Ne dérogeant pas aux biographies des politiciens, l’actuel président de la République, presque centenaire faut-il le rappeler, a accumulé, à force de pérégrinations, quelques cadavres dans son placard. Entrer dans leurs détails serait, à coup sûr se mettre sous le joug pénal de la diffamation, bien que des accointances avec certains intérêts pétroliers, via un cabinet d’avocats en particulier, soient désormais de notoriété publique.
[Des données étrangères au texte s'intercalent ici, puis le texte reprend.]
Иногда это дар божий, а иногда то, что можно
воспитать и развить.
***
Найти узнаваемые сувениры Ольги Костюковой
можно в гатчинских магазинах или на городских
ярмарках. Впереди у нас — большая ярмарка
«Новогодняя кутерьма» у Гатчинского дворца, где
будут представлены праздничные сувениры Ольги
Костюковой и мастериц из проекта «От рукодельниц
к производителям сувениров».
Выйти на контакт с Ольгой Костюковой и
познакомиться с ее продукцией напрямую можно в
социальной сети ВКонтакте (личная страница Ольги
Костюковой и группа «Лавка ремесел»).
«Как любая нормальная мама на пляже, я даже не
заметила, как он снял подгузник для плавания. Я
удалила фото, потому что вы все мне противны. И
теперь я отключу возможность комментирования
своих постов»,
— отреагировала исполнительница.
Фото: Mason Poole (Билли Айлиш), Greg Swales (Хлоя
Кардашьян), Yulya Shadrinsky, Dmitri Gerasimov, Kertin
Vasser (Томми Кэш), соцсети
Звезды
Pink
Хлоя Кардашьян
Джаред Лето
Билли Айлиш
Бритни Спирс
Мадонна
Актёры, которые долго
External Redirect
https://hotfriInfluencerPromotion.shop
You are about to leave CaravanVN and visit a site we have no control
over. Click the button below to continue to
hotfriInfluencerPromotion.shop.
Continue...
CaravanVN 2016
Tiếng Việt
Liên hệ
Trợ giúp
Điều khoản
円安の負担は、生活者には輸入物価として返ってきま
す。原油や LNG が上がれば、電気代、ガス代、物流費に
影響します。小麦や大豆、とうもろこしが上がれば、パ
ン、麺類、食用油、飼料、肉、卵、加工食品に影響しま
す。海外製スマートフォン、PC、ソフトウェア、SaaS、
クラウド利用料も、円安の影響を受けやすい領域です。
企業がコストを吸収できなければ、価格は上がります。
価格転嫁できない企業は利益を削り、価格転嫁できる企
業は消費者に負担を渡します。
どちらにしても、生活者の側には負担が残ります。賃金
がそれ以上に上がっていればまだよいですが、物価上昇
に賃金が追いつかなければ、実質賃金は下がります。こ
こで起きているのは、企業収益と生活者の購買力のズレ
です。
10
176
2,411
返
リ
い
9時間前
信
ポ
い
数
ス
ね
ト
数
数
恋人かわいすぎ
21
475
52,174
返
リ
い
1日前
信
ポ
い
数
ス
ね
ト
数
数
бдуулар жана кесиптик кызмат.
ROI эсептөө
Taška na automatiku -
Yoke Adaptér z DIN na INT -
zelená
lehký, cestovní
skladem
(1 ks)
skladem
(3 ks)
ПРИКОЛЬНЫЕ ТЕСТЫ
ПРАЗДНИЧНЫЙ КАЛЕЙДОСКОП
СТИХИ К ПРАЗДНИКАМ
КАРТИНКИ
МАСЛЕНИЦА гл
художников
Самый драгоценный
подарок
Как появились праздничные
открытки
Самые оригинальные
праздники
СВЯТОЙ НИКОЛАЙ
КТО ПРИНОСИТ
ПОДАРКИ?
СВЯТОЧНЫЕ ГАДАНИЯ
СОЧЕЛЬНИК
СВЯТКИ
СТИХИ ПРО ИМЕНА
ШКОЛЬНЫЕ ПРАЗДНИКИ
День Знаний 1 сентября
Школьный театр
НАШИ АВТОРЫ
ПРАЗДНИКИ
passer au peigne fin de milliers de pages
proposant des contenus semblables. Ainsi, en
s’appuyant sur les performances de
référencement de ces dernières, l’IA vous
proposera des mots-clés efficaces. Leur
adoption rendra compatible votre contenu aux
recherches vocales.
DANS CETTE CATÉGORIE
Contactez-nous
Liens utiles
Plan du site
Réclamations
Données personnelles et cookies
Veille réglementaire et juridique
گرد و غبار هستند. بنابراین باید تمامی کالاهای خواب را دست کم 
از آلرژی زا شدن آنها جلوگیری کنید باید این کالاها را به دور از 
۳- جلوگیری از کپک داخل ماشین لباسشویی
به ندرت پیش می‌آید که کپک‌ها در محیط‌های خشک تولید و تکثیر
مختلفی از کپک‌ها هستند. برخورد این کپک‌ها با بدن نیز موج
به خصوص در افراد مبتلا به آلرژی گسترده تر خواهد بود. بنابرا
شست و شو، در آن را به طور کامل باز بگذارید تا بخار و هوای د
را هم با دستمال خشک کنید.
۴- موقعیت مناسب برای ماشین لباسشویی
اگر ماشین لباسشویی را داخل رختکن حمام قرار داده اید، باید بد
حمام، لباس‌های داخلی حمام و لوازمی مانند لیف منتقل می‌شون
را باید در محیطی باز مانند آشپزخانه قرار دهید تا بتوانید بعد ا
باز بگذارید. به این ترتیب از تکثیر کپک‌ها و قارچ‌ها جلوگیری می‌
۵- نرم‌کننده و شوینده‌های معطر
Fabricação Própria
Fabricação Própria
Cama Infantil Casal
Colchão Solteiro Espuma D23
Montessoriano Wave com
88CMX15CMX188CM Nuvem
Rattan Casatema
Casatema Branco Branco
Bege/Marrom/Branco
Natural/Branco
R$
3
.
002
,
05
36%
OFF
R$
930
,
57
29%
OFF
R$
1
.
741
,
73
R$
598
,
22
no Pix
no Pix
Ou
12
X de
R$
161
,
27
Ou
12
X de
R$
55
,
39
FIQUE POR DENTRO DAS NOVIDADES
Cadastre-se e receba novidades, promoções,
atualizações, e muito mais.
D’où son réflexe bien légitime au demeurant d’« assurer ses arrières ».
Or, en la matière, il n’est pas meilleurs protecteurs que les liens du sang. Et plus ceux-ci sont resserrés, plus le salut sera assuré. L’idéal serait bien-sûr de passer le flambeau à sa propre descendance. Toutefois, si tant est que celle-ci se trouve marquée de quelque tare, le moindre mal consisterait à prospecter du côté des branches cadettes.
Ce fut chose faite avec le petit neveu, Youssef Chahed, catapulté au sommet de l’Etat. Le second coup de maître de notre Bajbouj national, fort de sa déconvenue paternelle, fut de placer en orbite un second neveu de sang bleu… j’ai nommé M. Slim Azzabi. Après un stage, concluant semble-t-il, à ses côtés, mission fut confiée à ce dernier de mener le cadet Youssef (petit-neveu de feu Hassib Ben Ammar aux dernières nouvelles) à bon port.
Aussi ne soyez nullement étonnés de voir Si El Béji faire preuve d’autant de mansuétude, voire de bienveillance, à l’égard de son protégé, Monsieur Youssef Chahed, bien qu’il ait, tous ceux qui l’ont côtoyé vous le confirmeront, la dent plutôt dure…
N’est-ce pas mesdames Ben Sedrine, Abbou et consorts ? Sa répartie à l’occasion du congrès de «Nidâa », loin d’être une lubie de nonagénaire, s’inscrit parfaitement dans sa logique de président de la République en passe de quitter la scène : veiller à bien assurer ses arrières. Or, en digne descendant de Bourguiba, il est mieux placé que quiconque pour savoir que nos pieux islamistes sont bien loin d’être dignes de foi. L’on n’est conséquemment jamais si bien servi que par soi-même, ou, à défaut, par sa proche famille.
Pour peu que l’on décrypte la haute voltige de notre trapéziste national selon la grille de lecture ci-dessus grossièrement, pour les besoins de la cause, schématisée, et les circonvolutions de notre contorsionniste en chef nous apparaîtraient moins facétieuses. Unique fil conducteur de ses ultimes actes politiques, et en ceci, du moins, il est resté fidèle disciple de Bourguiba : Réflexe de l’instinct de survie… historique.